The horse owner identified Joseph Abernathy as the farrier that “pressure shod” the horse by driving hot nails into the part of the hoof where it is known to be the most painful. When the owner found this horse, he was barely able to stand and drenched in sweat despite 40-degree temperatures. The horse’s muscle enzymes became elevated which led to renal failure.
Click here to see videos of pressure shoeing damage and horse in distress after front legs and hooves intentionally injured in soring incident.
Action obtained the footage from a former “big lick” owner and rider who alerted our organization to this treacherous abuse. Abernathy, the alleged perpetrator in this case, has not been prosecuted even though the conduct constitutes blatant animal cruelty.
The release of this footage prompted Action to call on key House lawmakers to move forward the U.S. Senator Joseph D. Tydings Memorial Prevent All Soring Tactics (PAST) Act, H.R. 693, which has attracted a majority of House lawmakers as cosponsors — 219 total — this week. Action will share the footage with all 535 Congressional offices and expect the awareness associated with the footage to draw dozens more cosponsors in both chambers.
“Horse soring, as our new footage shows, is barbarism masquerading as sport,” said Wayne Pacelle, founder of Animal Wellness Action. “This particular perpetrator is a repeat offender, and only a stronger law, and its proper enforcement, will bring people like him to justice.”
The PAST Act, H.R. 693, introduced by Reps. Kurt Schrader, D-Ore., and Ted Yoho, R-Fla., would ban the use of painful large stacked shoes and ankle chains in the show ring, eliminate the existing system of self-regulation by this industry, and toughen penalties for violators of the Horse Protection Act. The Senate companion bill, S. 1007 led by U.S. Senators Mike Crapo, R-Ida., and Mark Warner, D-Va., was recently introduced with a bipartisan group of five Republican and six Democrat lawmakers as cosponsors.
“The PAST Act is an easy, bipartisan solution that every Member of Congress should be able to get behind, as is evidenced by the significant achievement of support from over half of the House of Representatives,” said Rep. Kurt Schrader. “Horse soring still runs rampant, as is evidenced in these awful videos, even though laws have been on the books banning this cruel practice for decades. Our bill will strengthen and improve current regulations by improving USDA enforcement, increasing civil and criminal penalties, and banning incentives to sore horses.

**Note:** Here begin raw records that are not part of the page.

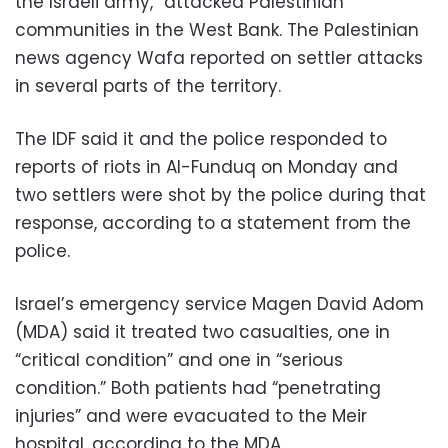
the Israeli army,” attacked Palestinian
communities in the West Bank. The Palestinian
news agency Wafa reported on settler attacks
in several parts of the territory.
The IDF said it and the police responded to
reports of riots in Al-Funduq on Monday and
two settlers were shot by the police during that
response, according to a statement from the
police.
Israel’s emergency service Magen David Adom
(MDA) said it treated two casualties, one in
“critical condition” and one in “serious
condition.” Both patients had “penetrating
injuries” and were evacuated to the Meir
hospital, according to the MDA.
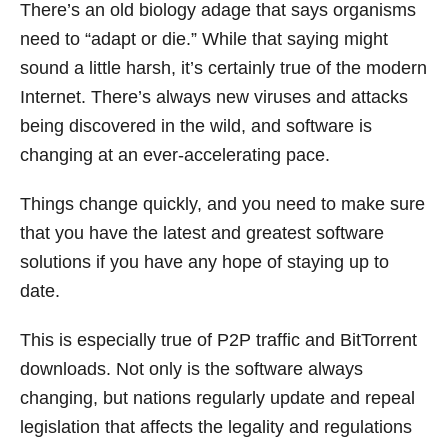
There’s an old biology adage that says organisms
need to “adapt or die.” While that saying might
sound a little harsh, it’s certainly true of the modern
Internet. There’s always new viruses and attacks
being discovered in the wild, and software is
changing at an ever-accelerating pace.
Things change quickly, and you need to make sure
that you have the latest and greatest software
solutions if you have any hope of staying up to
date.
This is especially true of P2P traffic and BitTorrent
downloads. Not only is the software always
changing, but nations regularly update and repeal
legislation that affects the legality and regulations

I thank my very many colleagues for their support as we seek to put an end to this abusive practice once and for all.”
The USDA confirmed with Action that the horse’s owner had also contacted the USDA about the incident, but that loopholes in the Federal law prevented them from taking action.
“As former president of the trade association for the Walking Horse industry, I’ve seen firsthand how a subset of “Big Lick” horse show enthusiasts habitually torture horses just to win ribbons at shows,” said Marty Irby, executive director of Animal Wellness Action and an eight-time World Champion rider. “I know the dirty, abusive underside of this particular industry, and the insidious maiming of horses involved in this sport must stop.
House Democrats recently adopted an internal protocol stipulating that any bill with 290 cosponsors will automatically go to the floor for a vote of the full House. “We value the 290-cosponsor rule, and there is no reason for a delay in bringing this anti-cruelty bill to the floor,” added Irby. “This measure has immense public and Congressional support and the time has come to pass the PAST Act.”